_Material to process_.
******************************

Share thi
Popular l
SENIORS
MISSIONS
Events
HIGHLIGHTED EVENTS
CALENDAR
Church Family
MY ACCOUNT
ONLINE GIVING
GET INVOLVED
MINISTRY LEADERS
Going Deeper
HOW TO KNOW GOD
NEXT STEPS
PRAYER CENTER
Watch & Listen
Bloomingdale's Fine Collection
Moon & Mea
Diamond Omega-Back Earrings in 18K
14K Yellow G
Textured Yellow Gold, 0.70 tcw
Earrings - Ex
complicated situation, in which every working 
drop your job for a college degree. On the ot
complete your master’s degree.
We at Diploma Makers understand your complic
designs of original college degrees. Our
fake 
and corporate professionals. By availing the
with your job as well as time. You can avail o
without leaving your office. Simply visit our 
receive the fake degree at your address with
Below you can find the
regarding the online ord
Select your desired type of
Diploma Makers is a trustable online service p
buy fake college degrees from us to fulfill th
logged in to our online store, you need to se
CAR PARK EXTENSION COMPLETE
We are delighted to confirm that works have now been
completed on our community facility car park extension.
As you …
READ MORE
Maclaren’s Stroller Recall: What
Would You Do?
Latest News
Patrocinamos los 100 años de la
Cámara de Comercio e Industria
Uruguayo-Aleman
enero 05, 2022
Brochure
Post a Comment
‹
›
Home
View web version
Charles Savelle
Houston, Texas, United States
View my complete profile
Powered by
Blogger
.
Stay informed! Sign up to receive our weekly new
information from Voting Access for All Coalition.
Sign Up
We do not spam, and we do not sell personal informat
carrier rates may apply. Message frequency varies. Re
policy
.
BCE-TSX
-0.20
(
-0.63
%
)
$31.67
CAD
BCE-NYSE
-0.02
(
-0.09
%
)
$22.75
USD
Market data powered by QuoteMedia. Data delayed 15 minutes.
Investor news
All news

******************************

_What is being asked_.
Each line of the records that holds the word "fake" should be copied out.

_Result of the task_.
fake 
receive the fake degree at your address with
buy fake college degrees from us to fulfill th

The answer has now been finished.